-- INPUT DATA --
·····

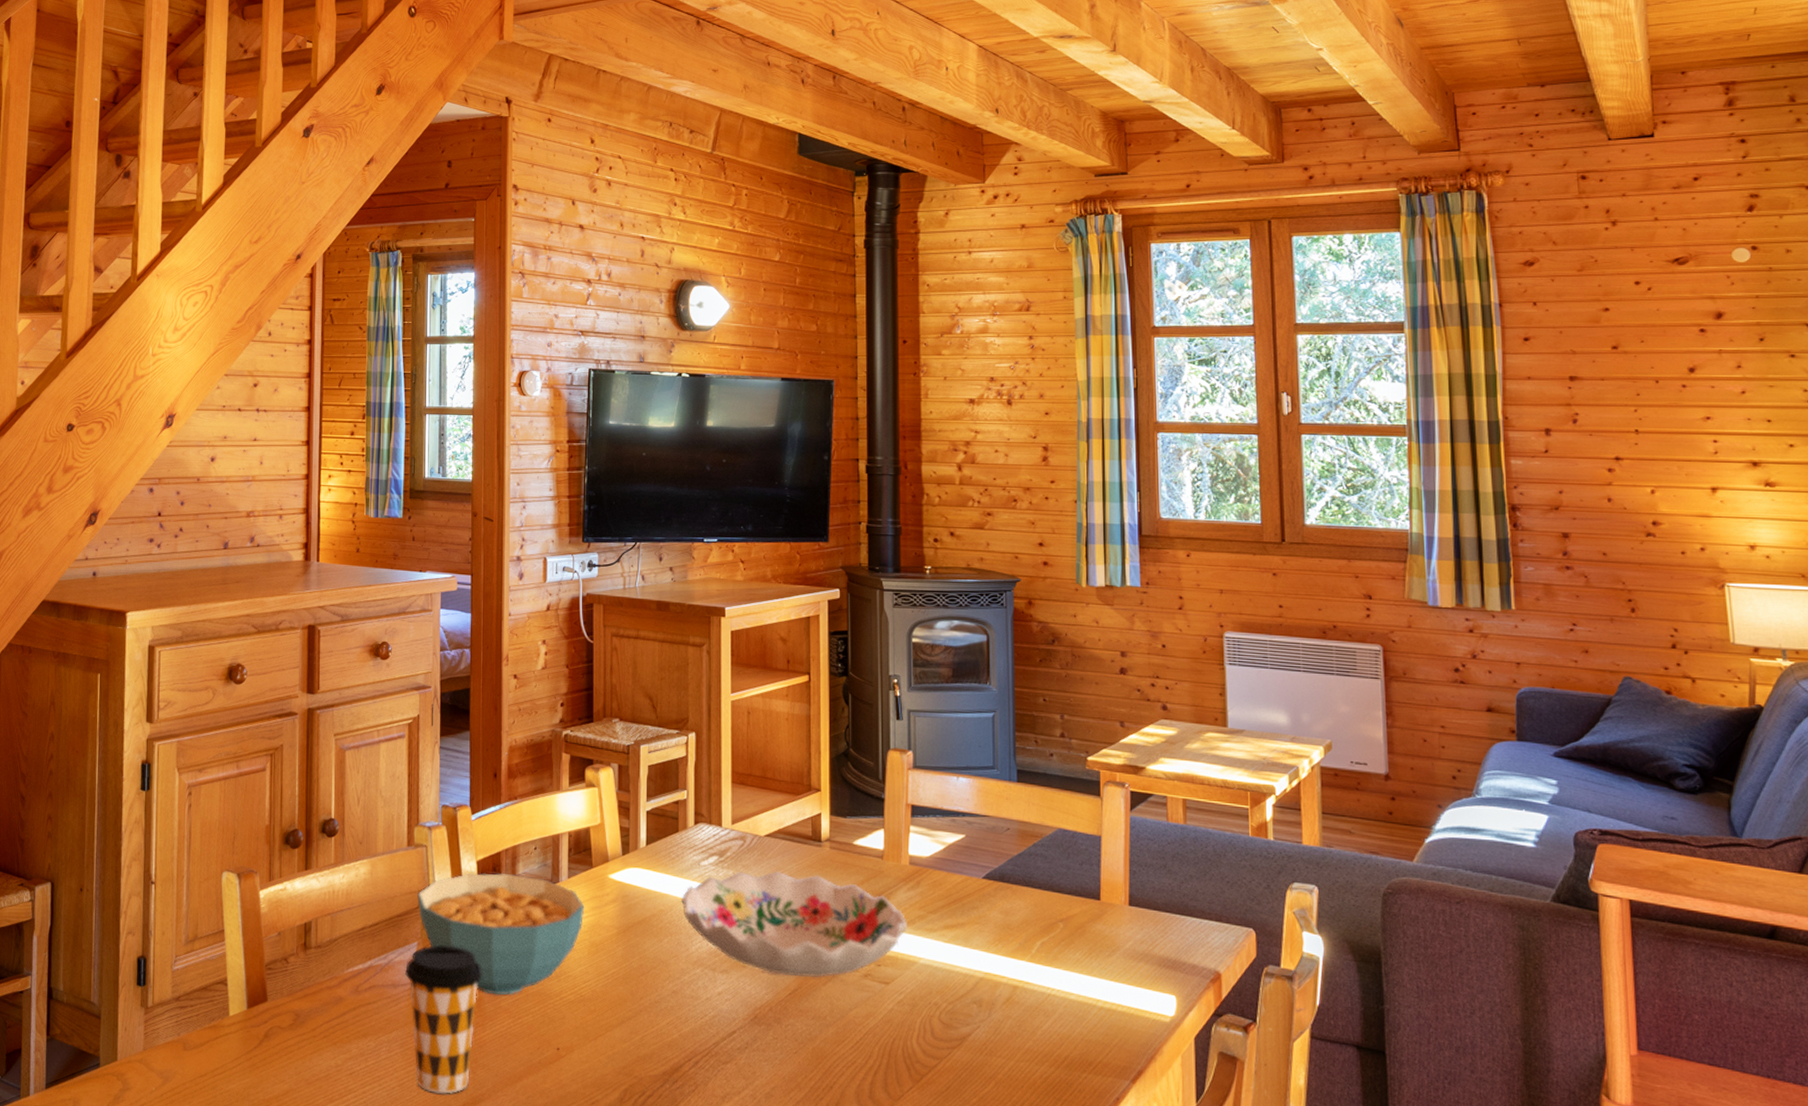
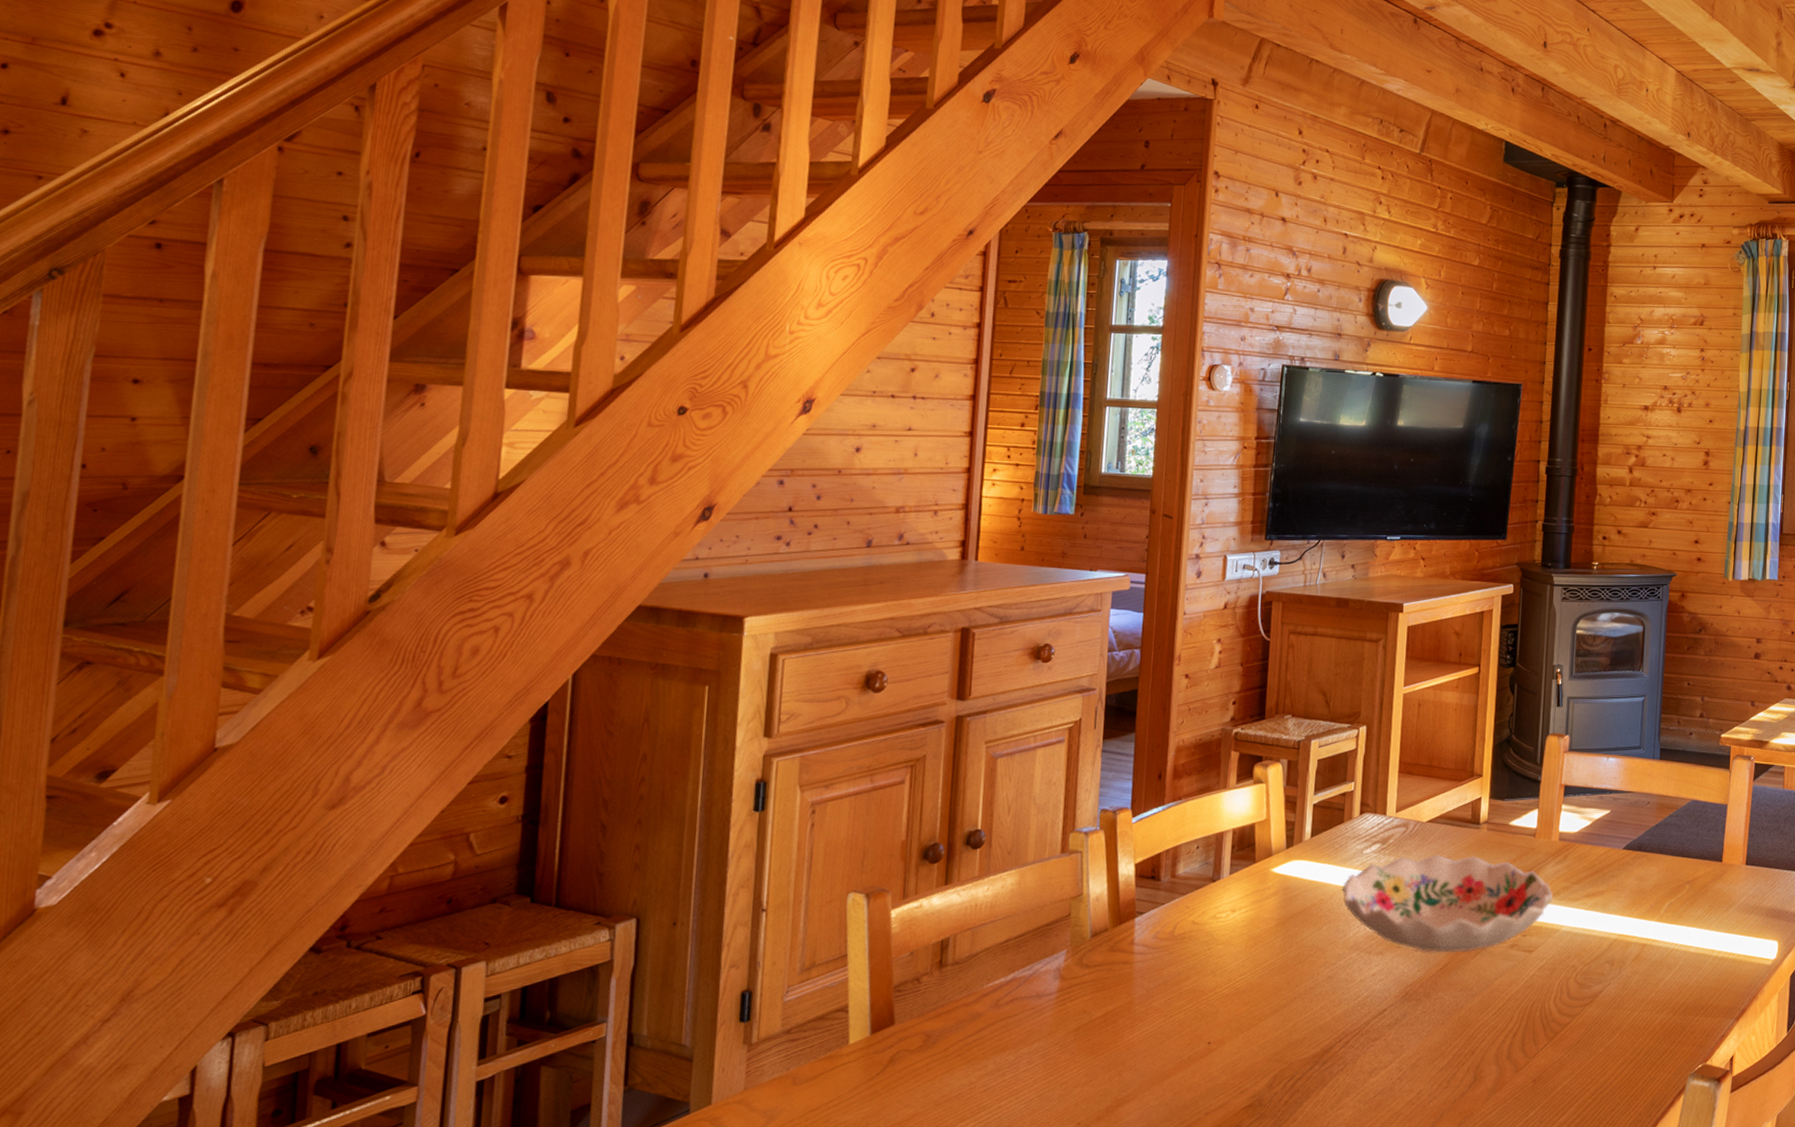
coffee cup: present [405,945,482,1094] -> none [1051,951,1134,1100]
cereal bowl: present [417,872,584,995] -> none [1069,874,1244,996]

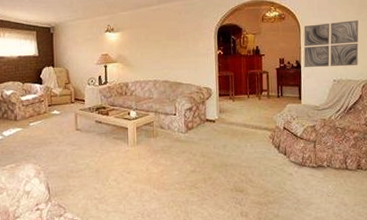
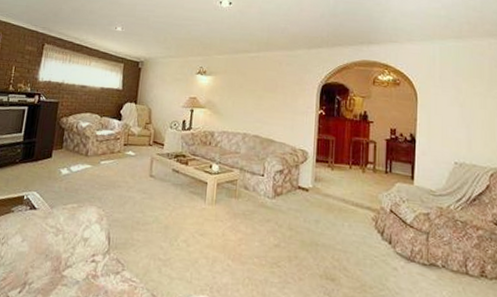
wall art: present [303,20,359,68] -> none [420,95,488,150]

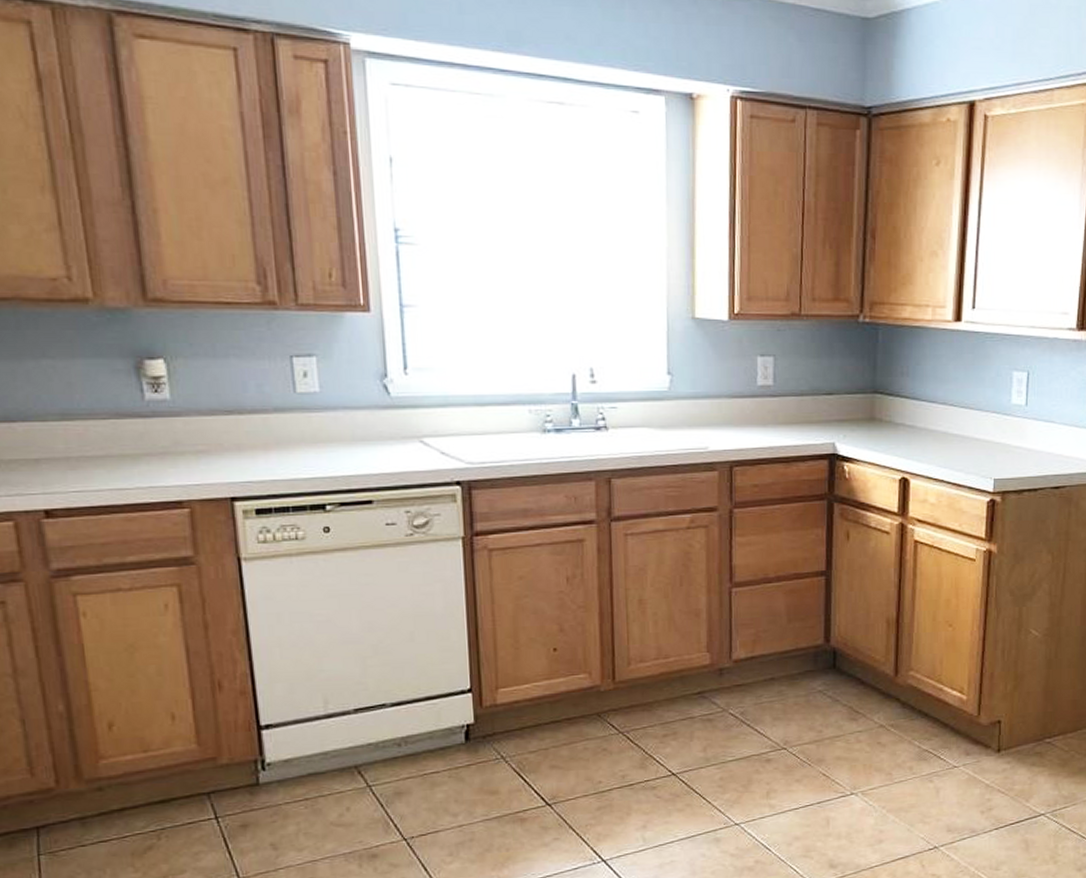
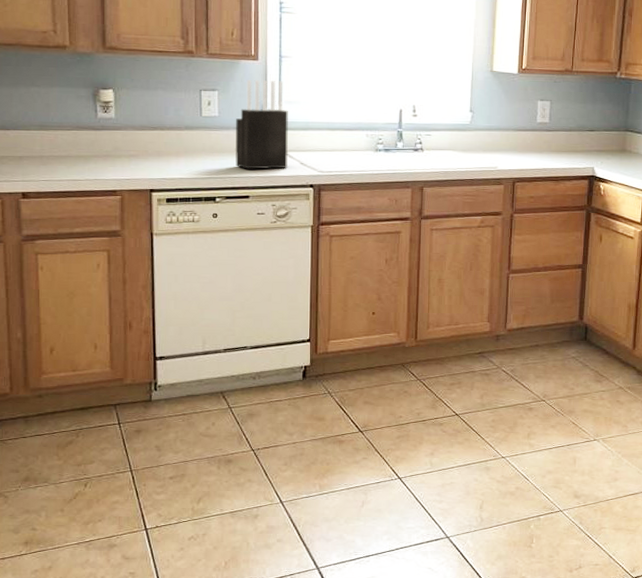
knife block: none [345,340,423,464] -> present [235,80,288,170]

·····

Copy out the full material exactly. Pictures should not appear in it.

coffee cup: present [405,945,482,1094] -> none [1051,951,1134,1100]
cereal bowl: present [417,872,584,995] -> none [1069,874,1244,996]

wall art: present [303,20,359,68] -> none [420,95,488,150]

knife block: none [345,340,423,464] -> present [235,80,288,170]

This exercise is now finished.